El-mecîd
Cömertliğin kaynağı, azametli şerefli,
İzzetlerde ikramda, nimetlerle sebepli.
Gönlü zengin olanın, kendisini övdüğü,
Buna karşın onunda, pek ziyade sevdiği.
Burada öven kimse, aslında teşbih eder,
Oysaki cenabı Hak, kendini tenzih eder.
Çünkü bizzat kendisi 'Ahadiyetül cem' de,
'O var fakat onunla, hiç kimse yoktur' hem de.
Bütün cüzi bakışlar, ispata aciz kalır,
Gördüğü her varlıktan, pek az da hisse alır.
İspat ve nefh etmekte, bütün vehimler tuzak,
Hakkı Hak ile tespih, edenler bundan uzak.
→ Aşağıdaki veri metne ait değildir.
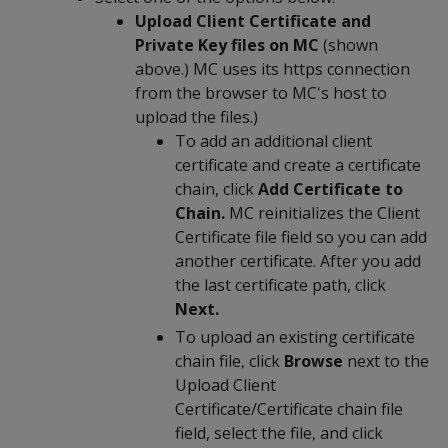
Upload Client Certificate and
Private Key files on MC
(shown
above.) MC uses its https connection
from the browser to MC's host to
upload the files.)
To add an additional client
certificate and create a certificate
chain, click
Add Certificate to
Chain.
MC reinitializes the Client
Certificate file field so you can add
another certificate. After you add
the last certificate path, click
Next.
To upload an existing certificate
chain file, click
Browse
next to the
Upload Client
Certificate/Certificate chain file
field, select the file, and click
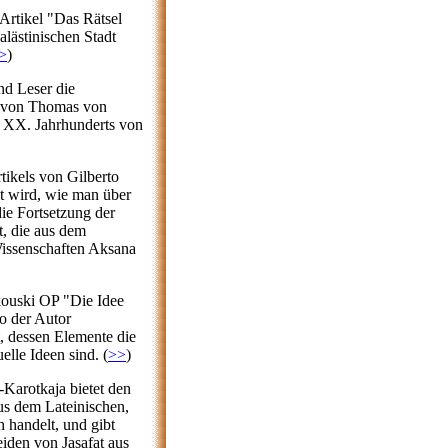
Artikel "Das Rätsel
lästinischen Stadt
>
)
nd Leser die
s von Thomas von
s XX. Jahrhunderts von
tikels von Gilberto
t wird, wie man über
die Fortsetzung der
t, die aus dem
 Wissenschaften Aksana
kouski OP "Die Idee
o der Autor
, dessen Elemente die
elle Ideen sind. (
>>
)
-Karotkaja bietet den
us dem Lateinischen,
 handelt, und gibt
iden von Jasafat aus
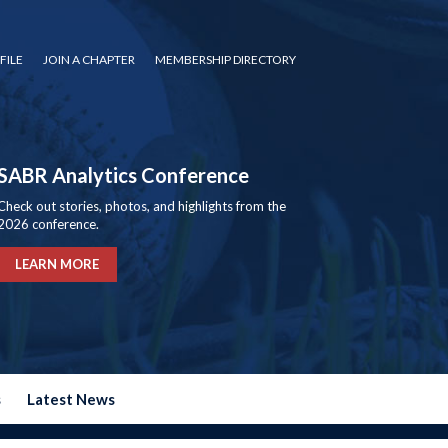
FILE
JOIN A CHAPTER
MEMBERSHIP DIRECTORY
SABR Analytics Conference
Check out stories, photos, and highlights from the
2026 conference.
LEARN MORE
s
Latest News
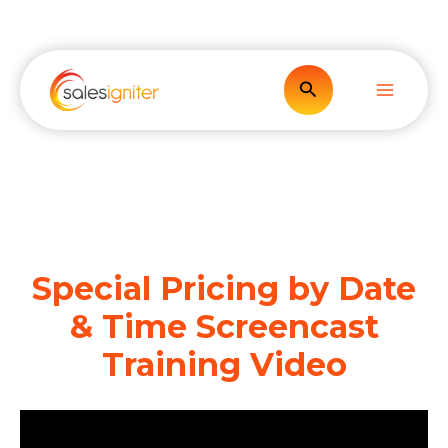
Skip
to
content
Search
Special Pricing by Date
& Time Screencast
Training Video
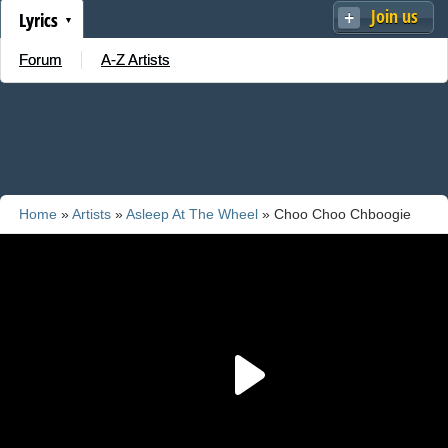
Join us
Lyrics
Forum
A-Z Artists
Home
»
Artists
»
Asleep At The Wheel
» Choo Choo Chboogie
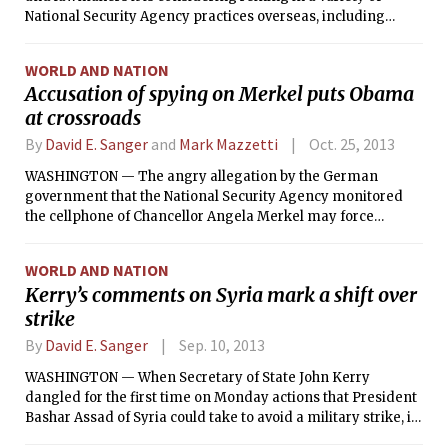
National Security Agency practices overseas, including
holding White House reviews of the world leaders the
agency is monitoring, forging a new accord with Germany
WORLD AND NATION
for a closer intelligence relationship and minimizing
Accusation of spying on Merkel puts Obama
collection on some foreigners.
at crossroads
By
David E. Sanger
and
Mark Mazzetti
Oct. 25, 2013
WASHINGTON — The angry allegation by the German
government that the National Security Agency monitored
the cellphone of Chancellor Angela Merkel may force
President Barack Obama into making a choice he has
avoided for years between continuing the age-old game of
WORLD AND NATION
spying on America’s friends and undercutting cooperation
Kerry’s comments on Syria mark a shift over
with important partners in tracking terrorists, managing
strike
the global economy and slowing Iran’s nuclear program.
By
David E. Sanger
Sep. 10, 2013
WASHINGTON — When Secretary of State John Kerry
dangled for the first time on Monday actions that President
Bashar Assad of Syria could take to avoid a military strike, it
seemed an acknowledgment that Congress, America’s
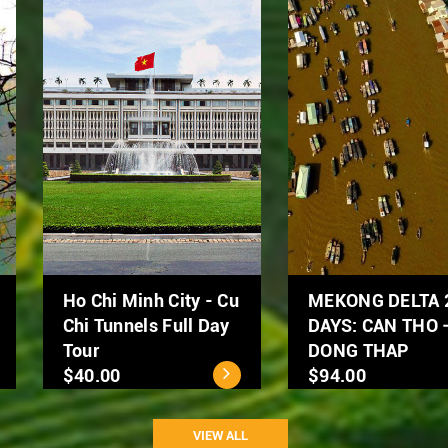
Hanoi Street Food
Hanoi City Tour 1 day
Tour by Scooter
$39.00
$50.00
VIEW ALL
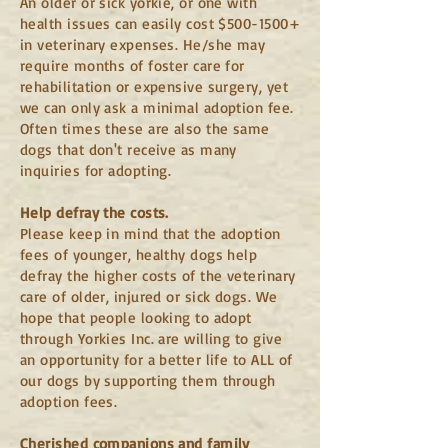
An older or sick yorkie, or one with
health issues can easily cost $500-1500+
in veterinary expenses. He/she may
require months of foster care for
rehabilitation or expensive surgery, yet
we can only ask a minimal adoption fee.
Often times these are also the same
dogs that don't receive as many
inquiries for adopting.
Help defray the costs.
Please keep in mind that the adoption
fees of younger, healthy dogs help
defray the higher costs of the veterinary
care of older, injured or sick dogs. We
hope that people looking to adopt
through Yorkies Inc. are willing to give
an opportunity for a better life to ALL of
our dogs by supporting them through
adoption fees.
Cherished companions and family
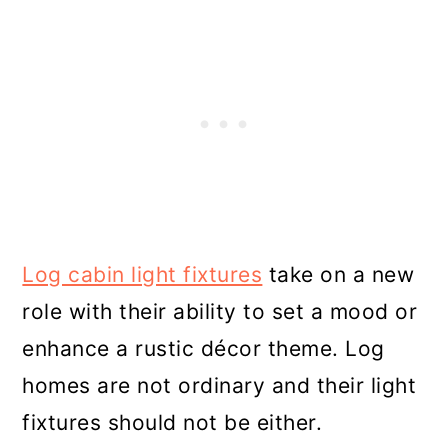
Log cabin light fixtures
take on a new
role with their ability to set a mood or
enhance a rustic décor theme. Log
homes are not ordinary and their light
fixtures should not be either.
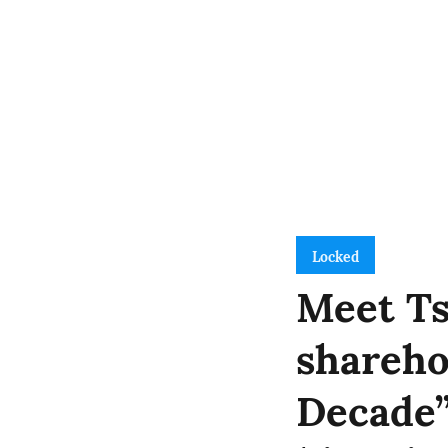
Locked
Meet Ts
shareho
Decade”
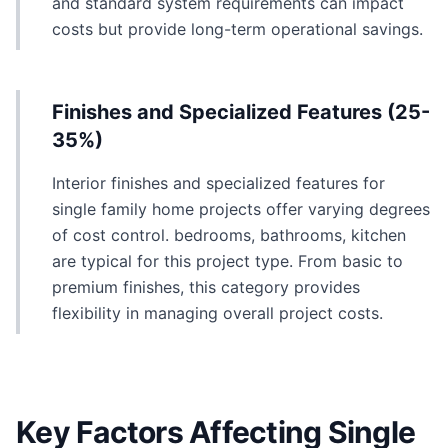
and standard system requirements can impact
costs but provide long-term operational savings.
Finishes and Specialized Features (25-
35%)
Interior finishes and specialized features for
single family home projects offer varying degrees
of cost control. bedrooms, bathrooms, kitchen
are typical for this project type. From basic to
premium finishes, this category provides
flexibility in managing overall project costs.
Key Factors Affecting Single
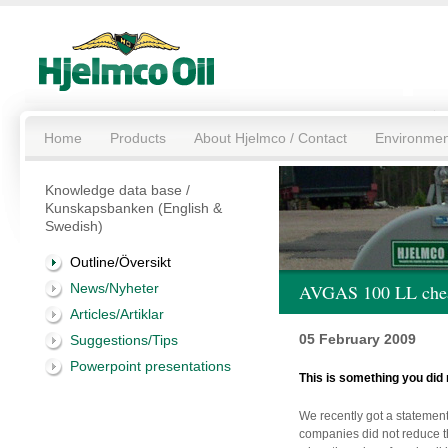
Home
Products
About Hjelmco / Contact
Environmen
Knowledge data base /
Kunskapsbanken (English &
Swedish)
Outline/Översikt
News/Nyheter
AVGAS 100 LL cheap
Articles/Artiklar
05 February 2009
Suggestions/Tips
Powerpoint presentations
This is something you did 
We recently got a statement
companies did not reduce t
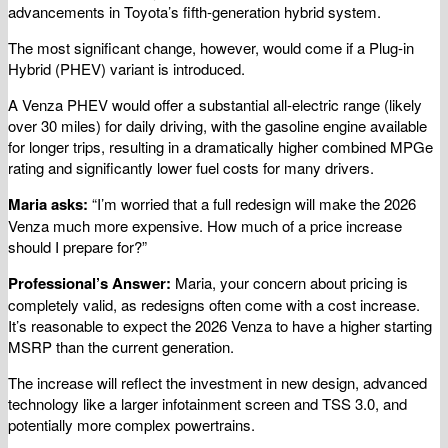
advancements in Toyota’s fifth-generation hybrid system.
The most significant change, however, would come if a Plug-in
Hybrid (PHEV) variant is introduced.
A Venza PHEV would offer a substantial all-electric range (likely
over 30 miles) for daily driving, with the gasoline engine available
for longer trips, resulting in a dramatically higher combined MPGe
rating and significantly lower fuel costs for many drivers.
Maria asks:
“I’m worried that a full redesign will make the 2026
Venza much more expensive. How much of a price increase
should I prepare for?”
Professional’s Answer:
Maria, your concern about pricing is
completely valid, as redesigns often come with a cost increase.
It’s reasonable to expect the 2026 Venza to have a higher starting
MSRP than the current generation.
The increase will reflect the investment in new design, advanced
technology like a larger infotainment screen and TSS 3.0, and
potentially more complex powertrains.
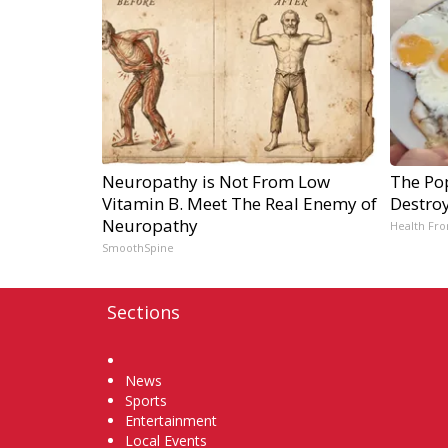
Neuropathy is Not From Low
The Pop
Vitamin B. Meet The Real Enemy of
Destroy
Neuropathy
Health Fro
SmoothSpine
Sections
Home
News
Sports
Entertainment
Local Events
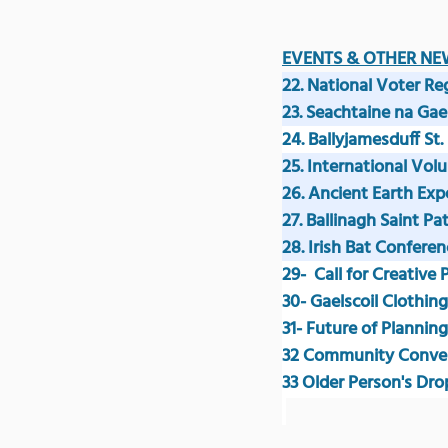
EVENTS & OTHER NE
22. National Voter Re
23. Seachtaine na Ga
24. Ballyjamesduff St.
25. International Vol
26. Ancient Earth Exp
27. Ballinagh Saint Pa
28. Irish Bat Conferen
29-  Call for Creative
30- Gaelscoil Clothing
31- Future of Plannin
32
 Community Conve
33 Older Person's Dro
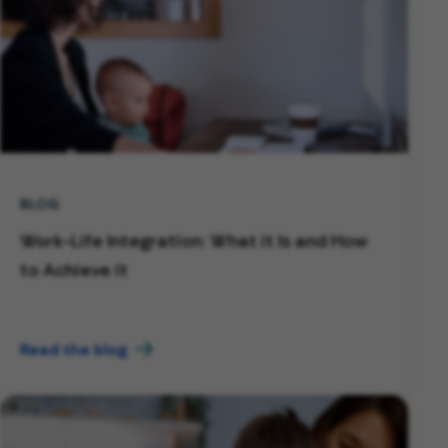
BLOG
Work-Life Integration: What it Is and How
to Achieve it
Read the blog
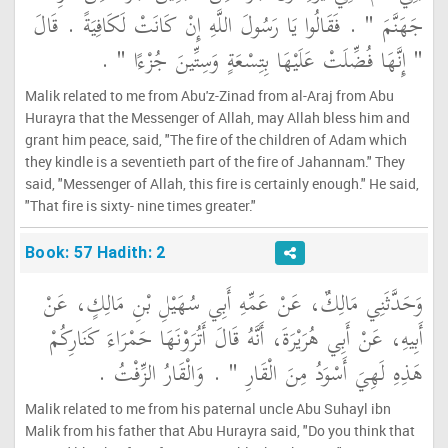
جَهَنَّمَ ‏"‏ ‏.‏ فَقَالُوا يَا رَسُولَ اللَّهِ إِنْ كَانَتْ لَكَافِيَةً ‏.‏ قَالَ
‏"‏ إِنَّهَا فُضِّلَتْ عَلَيْهَا بِتِسْعَةٍ وَسِتِّينَ جُزْءًا ‏"‏ ‏.‏
Malik related to me from Abu'z-Zinad from al-Araj from Abu
Hurayra that the Messenger of Allah, may Allah bless him and
grant him peace, said, "The fire of the children of Adam which
they kindle is a seventieth part of the fire of Jahannam." They
said, "Messenger of Allah, this fire is certainly enough." He said,
"That fire is sixty- nine times greater."
Book: 57 Hadith: 2
وَحَدَّثَنِي مَالِكٌ، عَنْ عَمِّهِ أَبِي سُهَيْلِ بْنِ مَالِكٍ، عَنْ
أَبِيهِ، عَنْ أَبِي هُرَيْرَةَ، أَنَّهُ قَالَ أَتُرَوْنَهَا حَمْرَاءَ كَنَارِكُمْ
هَذِهِ لَهِيَ أَسْوَدُ مِنَ الْقَارِ ‏"‏ ‏.‏ وَالْقَارُ الزِّفْتُ ‏.‏
Malik related to me from his paternal uncle Abu Suhayl ibn
Malik from his father that Abu Hurayra said, "Do you think that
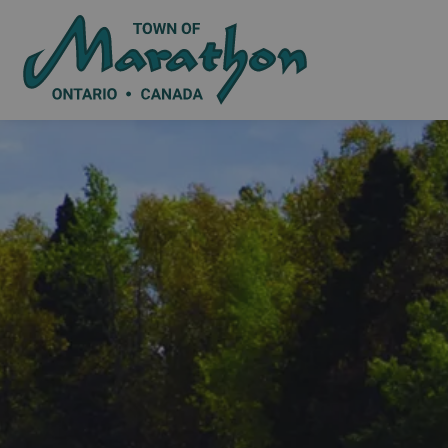
Town of Marat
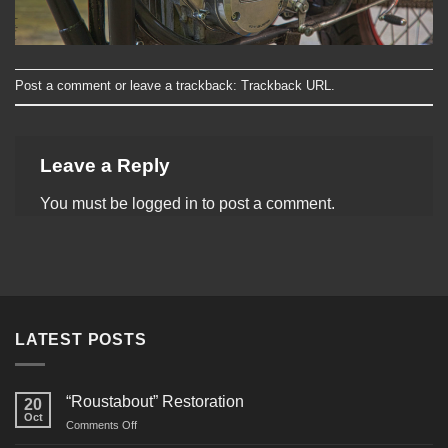
Post a comment
or leave a trackback:
Trackback URL
.
Leave a Reply
You must be
logged in
to post a comment.
LATEST POSTS
“Roustabout” Restoration
20
Oct
on
Comments Off
“Roustabout”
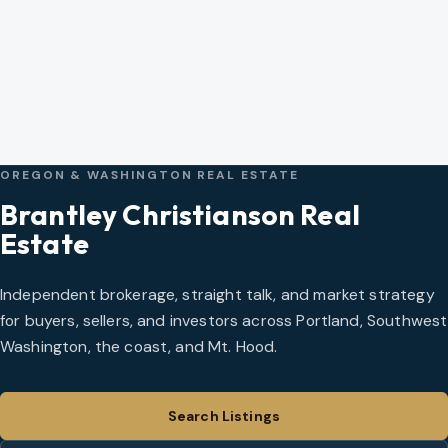
OREGON & WASHINGTON REAL ESTATE
Brantley Christianson Real
Estate
Independent brokerage, straight talk, and market strategy
for buyers, sellers, and investors across Portland, Southwest
Washington, the coast, and Mt. Hood.
Search Listings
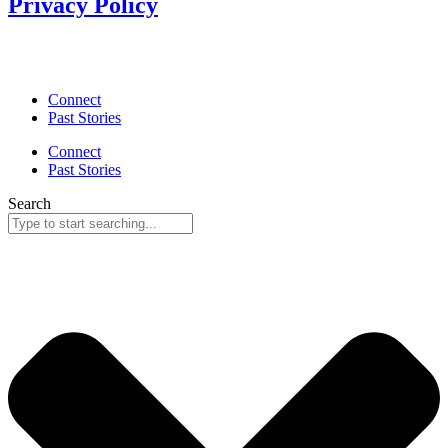
Privacy Policy
Connect
Past Stories
Connect
Past Stories
Search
Kul, halktan Hakka doğru, süluk eder burada,
Benlikten kurtulana, perde yok ki arada.
Hakkı takdis edenler ki onlar 'mukaddes'tir,
'Tenzih' edenler ise, onlar da 'münezzeh'tir.
'Teşbih' Musa da vardır, 'Tenzih ise İsa da,
'Tevhit İbrahim de ve Muhammed Mustafa'da.
Tevhit ilmi olmadan, bu konuya girilmez,
Düşünceler sığ kalır, derinliği bilinmez.
Karanlıklar kalkınca 'işler ona dönecek'
Her kul ne yaptığını, ayan açık görecek.
Serabın zilletinden, kurtulursa can gözü,
Sünnetullah seyrine, dalmaz mı? Özün özü.
Cimri olanlar bilmez, cömertlik duygusunu,
Biti bile kaybolsa, kaçırır uykusunu.
Cömertler bu dünyada, cimrilikten kaçarlar,
Ahirette cennetin, kapısını açarlar.
Cömertlik hazinesi, tümüyle tapusunda,
İhlas kilidi vardır, o nurlu kapısında.
Alan da Hak verende, kullar birer vesile,
Bu bağlamda kim kime, nasıl yapar ki hile?
Maksadımız Allah'a, gerçek kulluk değil mi?
İnşallah nasip olur, cümleye hikmet ilmi,
Rabbim cümle kalpleri, sevgisiyle doldura,
Aşkı rehber ederek, hakikati buldura.